Jacobs was an amazing lady, and Jane’s Walk gives us all a really neat way to remember her legacy.

Further Reading:

Jane Jacobs: The Death and Life of Great American Cities

Alice Sparberg Alexiou: Jane Jacobs Urban Visionary

By wannabemusicologist

Wannabemusicologist muses about music as her day job. She also loves martial arts, playing the flute, cycling, and getting her knit on.

10 replies on “Walks and Walkability: The Life and Legacy of Jane Jacobs”

My grandfather was actually good friends with Jane Jacobs– they worked together in the West Village Committee. My grandfather was very invested in keeping Greenwich Village in its historical condition, up until the day he died. When we were looking through his old phone book to contact people after he passed, I saw her name and phone number in there. Apparently they shared a backyard when my mom was a kid.

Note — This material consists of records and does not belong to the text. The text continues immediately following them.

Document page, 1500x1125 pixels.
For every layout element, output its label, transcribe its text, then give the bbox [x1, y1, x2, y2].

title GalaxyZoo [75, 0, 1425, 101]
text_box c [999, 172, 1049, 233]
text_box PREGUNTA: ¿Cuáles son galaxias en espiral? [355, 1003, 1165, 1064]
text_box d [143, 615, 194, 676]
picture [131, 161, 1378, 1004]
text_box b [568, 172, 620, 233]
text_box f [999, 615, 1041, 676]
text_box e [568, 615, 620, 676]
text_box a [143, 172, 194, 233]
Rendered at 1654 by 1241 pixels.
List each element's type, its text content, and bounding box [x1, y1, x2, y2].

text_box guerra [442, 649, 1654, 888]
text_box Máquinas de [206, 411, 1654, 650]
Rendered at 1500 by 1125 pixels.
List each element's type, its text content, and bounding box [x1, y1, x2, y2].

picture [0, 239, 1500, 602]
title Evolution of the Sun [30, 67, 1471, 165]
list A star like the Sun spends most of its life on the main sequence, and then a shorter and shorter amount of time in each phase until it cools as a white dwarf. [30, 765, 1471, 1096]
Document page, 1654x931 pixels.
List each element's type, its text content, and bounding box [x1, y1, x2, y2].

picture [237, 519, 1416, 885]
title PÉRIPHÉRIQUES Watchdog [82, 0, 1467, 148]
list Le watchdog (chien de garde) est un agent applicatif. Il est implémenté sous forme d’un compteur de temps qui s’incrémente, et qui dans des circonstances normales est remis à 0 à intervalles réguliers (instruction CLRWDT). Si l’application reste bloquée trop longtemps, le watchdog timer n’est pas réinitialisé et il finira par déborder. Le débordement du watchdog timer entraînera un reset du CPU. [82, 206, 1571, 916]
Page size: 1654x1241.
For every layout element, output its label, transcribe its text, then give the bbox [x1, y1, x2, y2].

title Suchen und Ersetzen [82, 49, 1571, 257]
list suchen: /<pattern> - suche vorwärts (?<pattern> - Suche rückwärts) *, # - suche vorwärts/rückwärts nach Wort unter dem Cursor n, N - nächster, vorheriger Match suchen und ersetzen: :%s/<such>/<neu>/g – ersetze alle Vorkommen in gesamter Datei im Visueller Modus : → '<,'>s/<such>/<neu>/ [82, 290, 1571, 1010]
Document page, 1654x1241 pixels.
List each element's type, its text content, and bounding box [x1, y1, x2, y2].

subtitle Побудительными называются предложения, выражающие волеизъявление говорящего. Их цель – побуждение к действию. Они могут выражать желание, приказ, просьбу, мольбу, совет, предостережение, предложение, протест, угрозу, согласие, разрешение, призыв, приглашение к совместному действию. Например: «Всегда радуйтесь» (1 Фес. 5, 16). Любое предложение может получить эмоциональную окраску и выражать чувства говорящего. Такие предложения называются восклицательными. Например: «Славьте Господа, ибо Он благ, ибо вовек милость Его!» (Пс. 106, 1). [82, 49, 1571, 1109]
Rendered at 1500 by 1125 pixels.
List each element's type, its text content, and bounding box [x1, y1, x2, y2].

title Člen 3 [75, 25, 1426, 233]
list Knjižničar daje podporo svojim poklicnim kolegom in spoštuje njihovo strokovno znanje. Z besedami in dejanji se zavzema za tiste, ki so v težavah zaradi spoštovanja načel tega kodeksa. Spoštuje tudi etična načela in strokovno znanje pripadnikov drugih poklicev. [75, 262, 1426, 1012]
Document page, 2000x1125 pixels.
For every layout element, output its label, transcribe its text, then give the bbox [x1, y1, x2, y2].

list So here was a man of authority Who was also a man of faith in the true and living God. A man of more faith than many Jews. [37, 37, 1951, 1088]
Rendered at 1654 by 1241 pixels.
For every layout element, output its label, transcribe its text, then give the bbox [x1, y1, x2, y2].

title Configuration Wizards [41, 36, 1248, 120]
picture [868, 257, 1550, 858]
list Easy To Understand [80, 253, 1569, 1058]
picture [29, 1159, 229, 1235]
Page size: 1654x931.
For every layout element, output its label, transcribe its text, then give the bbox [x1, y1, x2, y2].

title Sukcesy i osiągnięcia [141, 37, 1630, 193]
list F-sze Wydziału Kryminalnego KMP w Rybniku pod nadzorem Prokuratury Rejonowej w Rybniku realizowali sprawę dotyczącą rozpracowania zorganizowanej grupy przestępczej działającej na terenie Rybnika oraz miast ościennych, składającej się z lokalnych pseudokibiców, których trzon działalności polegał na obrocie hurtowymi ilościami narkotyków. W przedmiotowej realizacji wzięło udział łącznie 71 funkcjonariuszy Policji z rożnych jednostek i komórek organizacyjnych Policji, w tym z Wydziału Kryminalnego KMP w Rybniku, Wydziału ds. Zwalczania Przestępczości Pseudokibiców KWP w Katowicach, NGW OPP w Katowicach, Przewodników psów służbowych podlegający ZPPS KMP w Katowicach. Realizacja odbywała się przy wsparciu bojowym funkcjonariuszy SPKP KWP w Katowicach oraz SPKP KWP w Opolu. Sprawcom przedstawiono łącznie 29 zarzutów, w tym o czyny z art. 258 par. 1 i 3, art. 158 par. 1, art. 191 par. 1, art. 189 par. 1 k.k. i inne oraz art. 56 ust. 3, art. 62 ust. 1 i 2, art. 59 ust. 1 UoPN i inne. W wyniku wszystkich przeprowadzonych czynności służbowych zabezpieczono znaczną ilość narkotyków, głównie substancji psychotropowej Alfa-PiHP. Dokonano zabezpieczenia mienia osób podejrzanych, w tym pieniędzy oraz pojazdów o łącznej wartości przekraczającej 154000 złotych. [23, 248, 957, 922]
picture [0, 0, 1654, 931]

Ah, this is so familiar! I live in a city rabidly defended from development by a mixture of an old institution able and willing to buy/block buildings and a naturally building-conservative populace (and great transport links, so new designer villages have always been de rigeur). A couple of developments have sprung up recently that facilitate foot traffic in precisely the way the phrase conjures – squares, deliberate “promenades”, green spaces and variation in layout and design. Though I’m not sure how much she directly influenced city planning here in the UK, it’s nice to see that movement actively reflected.


I went on one of the Jane’s Walks in Vancouver (Canada), and it was excellent. He talked about the development of a small corner of my neighbourhood. The reason that parts of East Van are a hodge podge of house styles is that it was a real-mixed class neighbourhood (due to the street cars), and so individual houses mostly were built, instead of developers buying two or three blocks at a time and then building a row of identical houses. Of course all the history (taken from insurance and ownership records) were about the men who owned the houses and worked at the docks or the mills or the railway station, or…. No history of the women. Still, so interesting!

Oh wow, that sounds like such an interesting walk. My parents lived in East Van when they were first married. I really wanted to go on more than just the one I helped host. There were a few really cool ones on “the lost rivers of Toronto” which talked about rivers and creeks in the city buried by roads.

I would love to learn more about her, generally. Apparently her idea of “walkability” is something that some urban planners take into account so it is more than possible that it would be applied to Seattle too.  To me it’s so awesome that she, a married woman with no degree, was able to become a reporter at a fairly influential magazine in the 1950s/60s when those sorts of things just weren’t done. And then, she took on fairly high-powered government officials to protect her and others’ homes.